Over the years, many routes have already been started to limit the last mile and thus the nuisance. These are divided into six different categories, for which various initiatives have already been set up and have already been implemented. In the research, all these initiatives are plotted again on various factors such as emissions, costs (for companies), traffic nuisance (for municipalities) and competitiveness (for the sector).

LIMITING THE OVERLOAD
The fastest and most effective options that score best on all factors would be a combination of overnight delivery of electric cars, stricter controls with higher fines on double parking, and congestion. In terms of emissions alone, this would result in a decrease of 35% compared to the forecast for 2030, which is far from sufficient. However, it also has a major advantage: it has little influence on the logistics market and can be deployed almost immediately. This definitely offers opportunities in contrast to delivery with electric, self-flying drones, which takes even more time. we will soon be discussing this with AVI, who are now making the first test flights for the delivery of emergency medical supplies such as donor organs, AEDs and medication between different hospitals.
MAKE THE DIFFERENCE IN THE 'LAST MILE'
Use the existing options

That something must be done is more than clear and nobody will deny it.
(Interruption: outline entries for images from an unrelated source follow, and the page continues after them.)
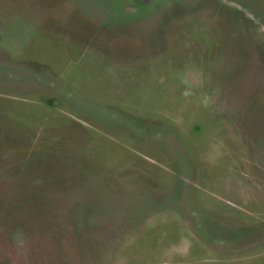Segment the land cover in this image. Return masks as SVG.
Returning <instances> with one entry per match:
<instances>
[{
  "label": "rangeland",
  "instance_id": "rangeland-1",
  "mask_svg": "<svg viewBox=\"0 0 264 264\" xmlns=\"http://www.w3.org/2000/svg\"><path fill=\"white\" fill-rule=\"evenodd\" d=\"M0 264H264V0H0Z\"/></svg>",
  "mask_w": 264,
  "mask_h": 264
}]
</instances>
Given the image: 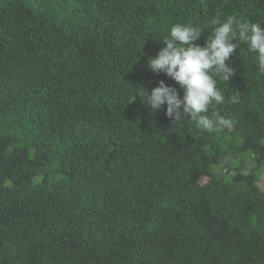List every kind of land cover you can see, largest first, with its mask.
I'll return each mask as SVG.
<instances>
[{
  "label": "trees",
  "instance_id": "1",
  "mask_svg": "<svg viewBox=\"0 0 264 264\" xmlns=\"http://www.w3.org/2000/svg\"><path fill=\"white\" fill-rule=\"evenodd\" d=\"M230 15L264 26V0H0V264H264L258 53L217 77L229 127L145 102L183 96L148 64L171 28L204 46Z\"/></svg>",
  "mask_w": 264,
  "mask_h": 264
},
{
  "label": "clouds",
  "instance_id": "2",
  "mask_svg": "<svg viewBox=\"0 0 264 264\" xmlns=\"http://www.w3.org/2000/svg\"><path fill=\"white\" fill-rule=\"evenodd\" d=\"M216 25L204 46L197 41L202 30L192 24L178 23L170 30V38L162 39L164 47L148 64L157 74L164 72L183 89L181 97L176 87L159 81L148 94L146 104L153 110L167 105L166 114L175 122L188 116L196 121L201 130L229 127L232 121L223 115H207L210 106L223 103L224 95L217 87V77L231 80L234 69L226 63L240 43L248 45L251 52L258 53V69L264 74V26L259 22L241 20L236 16H219L212 19ZM235 41V42H234ZM237 97H232L235 103Z\"/></svg>",
  "mask_w": 264,
  "mask_h": 264
}]
</instances>
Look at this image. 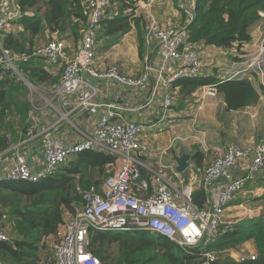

But the big burning question is: how? And where to start? In any case, we put our best foot forward by working closely with last-mile experts in our network of more than 300 carriers, who we link to national and global carriers. This allows us to collect and deliver shipments for multiple carriers at once. Handy for the carriers and also easy for you because there is only one driver at your door, which in turn saves CO2 emissions. There are also bicycle couriers available in most cities that you can switch on super simply and quickly via your Wuunder environment. For example, we are already trying to contribute to the experience of you, your customer, residents in the cities and of course the climate!